Les préjugés existent aussi chez les gens qui vivent non loin des Métis. Ma belle-mère,
qui est née en 1923, et qui a été élevée sur une ferme à MacAvaley, un secteur entre
Penetanguishene et Lafontaine, se souvient des préjugés qui existaient dans sa jeunesse.
Elle m’a raconté qu’un jour, après l’école, elle avait invité une amie chez elle. Par la suite, sa
mère lui a dit qu’il était préférable de ne pas l’inviter de nouveau. Dans le temps, elle ne
comprenait pas pourquoi. En vieillissant, la raison lui est apparue : la petite fille était une
Métisse. Elle se souvient aussi que dans la famille on parlait rarement d’une certaine tante
parce qu’elle avait épousé un Métis. Comment s’était sentie la jeune amie de ma belle-mère
? Quelle force d’épouser l’homme aimé malgré la désapprobation familiale. Combien d’autres
histoires semblables à celles-là ont été vécues par les Métis et leurs voisins ?

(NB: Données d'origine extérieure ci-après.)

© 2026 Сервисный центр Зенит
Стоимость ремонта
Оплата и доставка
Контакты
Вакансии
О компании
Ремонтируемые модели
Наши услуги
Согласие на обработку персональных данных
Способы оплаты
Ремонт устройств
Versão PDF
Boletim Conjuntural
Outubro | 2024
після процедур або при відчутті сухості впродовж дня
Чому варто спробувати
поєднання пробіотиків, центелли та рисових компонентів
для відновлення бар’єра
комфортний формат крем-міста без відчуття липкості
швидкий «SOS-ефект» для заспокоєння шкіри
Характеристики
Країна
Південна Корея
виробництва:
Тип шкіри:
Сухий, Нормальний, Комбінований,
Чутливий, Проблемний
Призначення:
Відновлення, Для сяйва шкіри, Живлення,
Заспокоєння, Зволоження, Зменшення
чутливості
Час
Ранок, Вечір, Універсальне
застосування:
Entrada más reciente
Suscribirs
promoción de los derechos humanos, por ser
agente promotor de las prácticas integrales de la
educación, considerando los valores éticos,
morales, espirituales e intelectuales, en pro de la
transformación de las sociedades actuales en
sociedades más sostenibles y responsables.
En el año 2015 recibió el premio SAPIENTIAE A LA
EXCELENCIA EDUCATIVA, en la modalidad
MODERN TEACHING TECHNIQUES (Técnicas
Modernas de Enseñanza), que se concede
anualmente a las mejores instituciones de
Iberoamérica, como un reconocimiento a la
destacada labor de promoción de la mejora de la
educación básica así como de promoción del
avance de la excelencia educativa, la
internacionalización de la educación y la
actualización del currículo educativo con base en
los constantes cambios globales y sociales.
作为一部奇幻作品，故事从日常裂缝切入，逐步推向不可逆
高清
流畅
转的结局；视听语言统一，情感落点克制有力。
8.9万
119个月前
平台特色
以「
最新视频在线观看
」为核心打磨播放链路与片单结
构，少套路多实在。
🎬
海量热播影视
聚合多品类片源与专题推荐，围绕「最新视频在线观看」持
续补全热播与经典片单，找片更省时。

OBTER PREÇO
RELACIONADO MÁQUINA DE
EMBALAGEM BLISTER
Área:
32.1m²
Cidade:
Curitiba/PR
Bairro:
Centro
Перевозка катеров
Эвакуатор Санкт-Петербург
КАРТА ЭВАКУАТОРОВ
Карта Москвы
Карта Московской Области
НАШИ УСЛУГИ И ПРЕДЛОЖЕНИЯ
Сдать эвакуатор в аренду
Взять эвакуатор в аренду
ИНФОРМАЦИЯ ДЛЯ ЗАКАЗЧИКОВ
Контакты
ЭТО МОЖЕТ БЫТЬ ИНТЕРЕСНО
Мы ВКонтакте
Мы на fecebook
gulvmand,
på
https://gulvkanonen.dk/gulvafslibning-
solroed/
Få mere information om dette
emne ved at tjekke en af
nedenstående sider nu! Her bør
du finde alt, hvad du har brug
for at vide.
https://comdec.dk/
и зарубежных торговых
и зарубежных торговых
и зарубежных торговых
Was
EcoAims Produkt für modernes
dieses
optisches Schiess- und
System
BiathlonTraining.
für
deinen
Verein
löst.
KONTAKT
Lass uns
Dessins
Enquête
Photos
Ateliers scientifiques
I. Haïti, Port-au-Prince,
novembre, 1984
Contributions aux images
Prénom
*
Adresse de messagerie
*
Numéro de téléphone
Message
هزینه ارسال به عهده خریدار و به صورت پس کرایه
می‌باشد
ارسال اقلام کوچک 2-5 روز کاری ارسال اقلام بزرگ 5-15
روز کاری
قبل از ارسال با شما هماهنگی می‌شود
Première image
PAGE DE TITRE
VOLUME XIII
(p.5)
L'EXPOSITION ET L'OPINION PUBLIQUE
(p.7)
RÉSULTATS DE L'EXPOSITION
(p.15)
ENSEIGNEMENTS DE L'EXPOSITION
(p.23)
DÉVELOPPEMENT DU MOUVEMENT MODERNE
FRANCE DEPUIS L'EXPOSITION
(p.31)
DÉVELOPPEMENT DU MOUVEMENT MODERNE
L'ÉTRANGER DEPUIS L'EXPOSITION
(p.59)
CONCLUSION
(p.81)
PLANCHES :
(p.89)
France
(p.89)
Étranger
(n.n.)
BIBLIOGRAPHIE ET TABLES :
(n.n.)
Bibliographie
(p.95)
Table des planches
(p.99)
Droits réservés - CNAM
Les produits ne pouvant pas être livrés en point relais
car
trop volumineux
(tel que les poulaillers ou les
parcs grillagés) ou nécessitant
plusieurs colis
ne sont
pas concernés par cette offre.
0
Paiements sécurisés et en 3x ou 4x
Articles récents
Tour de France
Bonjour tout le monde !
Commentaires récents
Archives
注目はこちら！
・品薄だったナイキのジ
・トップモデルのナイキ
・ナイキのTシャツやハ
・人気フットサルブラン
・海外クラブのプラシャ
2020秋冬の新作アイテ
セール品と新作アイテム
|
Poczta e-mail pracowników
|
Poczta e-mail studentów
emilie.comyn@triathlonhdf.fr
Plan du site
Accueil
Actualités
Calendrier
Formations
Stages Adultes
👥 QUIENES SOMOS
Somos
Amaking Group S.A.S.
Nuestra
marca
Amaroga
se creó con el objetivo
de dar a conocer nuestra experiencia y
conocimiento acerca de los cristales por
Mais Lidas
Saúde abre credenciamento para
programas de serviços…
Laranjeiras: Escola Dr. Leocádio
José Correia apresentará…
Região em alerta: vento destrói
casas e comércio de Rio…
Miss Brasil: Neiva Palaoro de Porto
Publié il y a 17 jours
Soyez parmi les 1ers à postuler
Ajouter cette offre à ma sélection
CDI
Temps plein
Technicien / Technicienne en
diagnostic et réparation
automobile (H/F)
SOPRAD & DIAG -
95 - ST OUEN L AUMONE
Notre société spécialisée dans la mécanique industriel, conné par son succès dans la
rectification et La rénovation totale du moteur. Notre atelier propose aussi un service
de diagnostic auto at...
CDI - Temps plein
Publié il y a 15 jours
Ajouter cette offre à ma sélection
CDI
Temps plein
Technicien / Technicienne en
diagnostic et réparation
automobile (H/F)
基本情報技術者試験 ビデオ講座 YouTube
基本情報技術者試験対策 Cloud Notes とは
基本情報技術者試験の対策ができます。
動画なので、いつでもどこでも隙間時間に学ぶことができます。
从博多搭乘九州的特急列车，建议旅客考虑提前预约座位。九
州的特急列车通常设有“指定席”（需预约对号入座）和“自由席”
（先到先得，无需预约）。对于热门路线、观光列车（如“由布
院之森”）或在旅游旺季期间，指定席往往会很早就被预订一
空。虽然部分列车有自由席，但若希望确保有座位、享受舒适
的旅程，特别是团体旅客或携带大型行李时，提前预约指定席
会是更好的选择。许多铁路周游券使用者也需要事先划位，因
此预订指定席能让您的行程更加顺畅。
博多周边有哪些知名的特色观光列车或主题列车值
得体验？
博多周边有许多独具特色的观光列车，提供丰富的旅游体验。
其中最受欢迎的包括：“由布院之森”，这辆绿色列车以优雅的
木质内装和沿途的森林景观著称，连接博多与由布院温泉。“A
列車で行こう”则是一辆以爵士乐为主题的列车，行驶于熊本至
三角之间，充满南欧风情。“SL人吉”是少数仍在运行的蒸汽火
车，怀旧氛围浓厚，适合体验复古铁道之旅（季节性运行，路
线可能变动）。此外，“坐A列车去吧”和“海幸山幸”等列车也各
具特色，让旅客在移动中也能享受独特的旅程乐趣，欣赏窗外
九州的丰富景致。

Si une personne ne veut pas plier l’échine, faire face à ces préjugés exige une force
intérieure.
Maintenant, la majorité est bien contente de nous inviter à des événements publics.
Est-ce un signe d’acceptation ou plutôt le fait que nous avons tellement bien réussi à nous
confondre dans la société majoritaire que notre existence ne dérange plus autant qu’avant ?
On ne peut qu’espérer que les préjugés ne réapparaîtront pas lorsque les Métis
revendiqueront davantage leurs droits.